Normally the max you can contribute to a 401(k) is $18,000, which I did. But I guess there's some sort of top-heavy test or highly compensated employee test or some such that my company failed so now I'm getting refunded more than half of what I put in.

My question is how this'll work for my taxes. I'm assuming I'll be getting a 1099-R for this income. For early withdrawals you have to pay a 10% penalty. Will I need to pay that? That would be very frustrating if I did since this isn't exactly a consensual withdrawal but whatever.

Also, does this income mean that I'll need to do a quarterly tax filing (1040-ES) to avoid owing late penalties?

  • 1
    You should also ask the company what they expect for this year, that way you can adjust your 401K now so that you don't have to get another check in March of 2018. Mar 15, 2017 at 23:01

2 Answers 2


Your employer would have paid a 10% penalty if they didn't return the excess contributions by March 15, but that's probably little consolation.

You do not owe penalties, you will receive a 1099-R next year and include the amount listed in your income tax for 2017. When you receive the check you should also receive a pay advice that notes whether any taxes were withheld.

If you haven't under-withheld taxes in the past, a quarterly filing is not necessary.
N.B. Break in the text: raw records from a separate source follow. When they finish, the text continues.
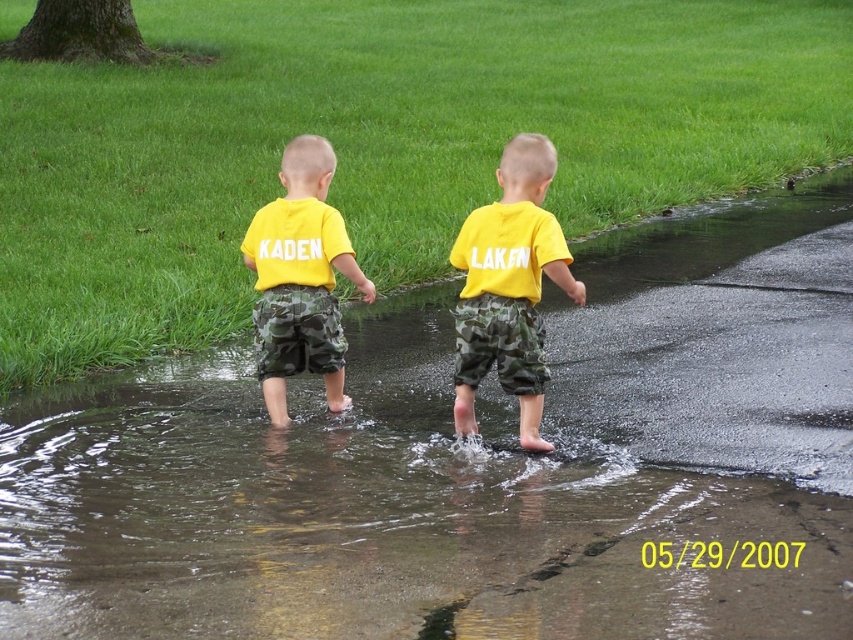
Question: Is clear water at puddle center positioned behind matte yellow t-shirt at center?

Choices:
 (A) no
 (B) yes

Answer: (A)

Question: Which object is closer to the camera taking this photo?

Choices:
 (A) yellow matte shirt at center
 (B) clear water at puddle center

Answer: (B)

Question: Which point appears farthest from the camera in this image?

Choices:
 (A) (338, 250)
 (B) (503, 168)
 (C) (635, 477)

Answer: (A)

Question: Is yellow matte shirt at center to the left of matte yellow t-shirt at center from the viewer's perspective?

Choices:
 (A) no
 (B) yes

Answer: (A)

Question: Among these objects, which one is farthest from the camera?

Choices:
 (A) yellow matte shirt at center
 (B) clear water at puddle center

Answer: (A)

Question: Is clear water at puddle center to the left of matte yellow t-shirt at center from the viewer's perspective?

Choices:
 (A) yes
 (B) no

Answer: (B)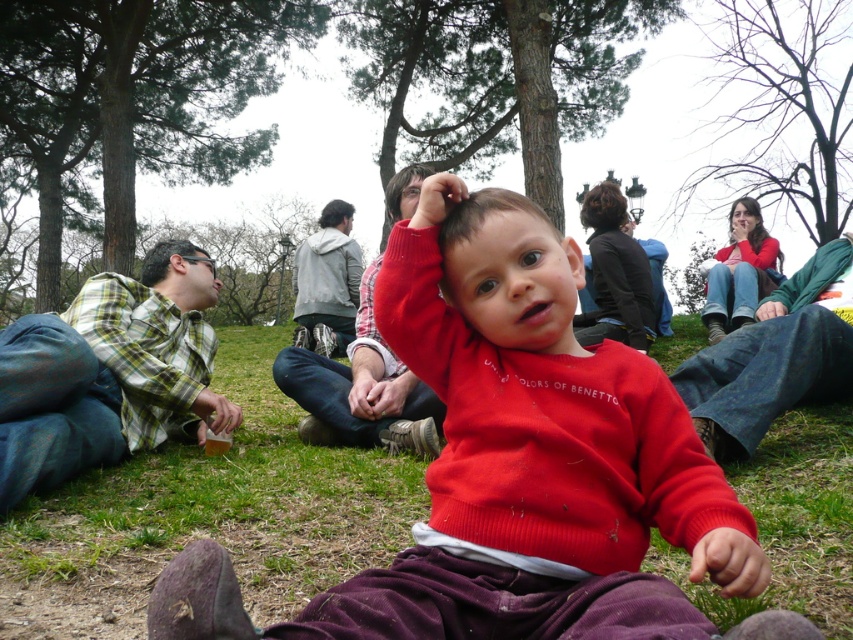
Does green plaid shirt at left come behind plaid fabric shirt at center?

Yes, it is.

The image size is (853, 640). What do you see at coordinates (105, 372) in the screenshot? I see `green plaid shirt at left` at bounding box center [105, 372].

At what (x,y) coordinates should I click in order to perform the action: click on green plaid shirt at left. Please return your answer as a coordinate pair (x, y). This screenshot has width=853, height=640. Looking at the image, I should click on (105, 372).

Does green grass at center appear on the right side of green plaid shirt at left?

Indeed, green grass at center is positioned on the right side of green plaid shirt at left.

Who is more forward, (331, 528) or (115, 452)?

Positioned in front is point (331, 528).

Image resolution: width=853 pixels, height=640 pixels. I want to click on green grass at center, so click(x=207, y=515).

Identify the location of green grass at center. (207, 515).

Who is shorter, plaid fabric shirt at center or gray fabric jacket at center?

Standing shorter between the two is plaid fabric shirt at center.

Identify the location of plaid fabric shirt at center. The width and height of the screenshot is (853, 640). (361, 390).

Where is `plaid fabric shirt at center`? The image size is (853, 640). plaid fabric shirt at center is located at coordinates (361, 390).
You may wish to submit a new W-4 to your payroll office to avoid a hefty tax bill next April.

  • They said the money would be taxable for 2017.
    – neubert
    Mar 15, 2017 at 16:02
  • I haven't gotten the 1099-R yet (or even a check for that matter!) but when I get the 1099-R I'll post what it says for that box.
    – neubert
    Mar 15, 2017 at 16:10
  • @NathanL: A distribution code 8 would make it taxable in 2017, which is correct in this case.
    – user102008
    Mar 15, 2017 at 21:05
  • @user102008 Yes, I reviewed IRS pubs 525 and 575 and I stand corrected. I'll update my answer. Mar 15, 2017 at 21:31

No, you won't have to pay any penalties. This happened to me every year for a previous employer.

You'll get a distribution on the excess and some investment gain on the excess, and that amount is taxable income. I'm not sure offhand if it will be taxable for 2017 or 2016.

I imagine that the distribution is much less than your annual salary so I wouldn't worry about filing a 1040-ES. It should change your annual tax by a small enough amount that it doesn't matter.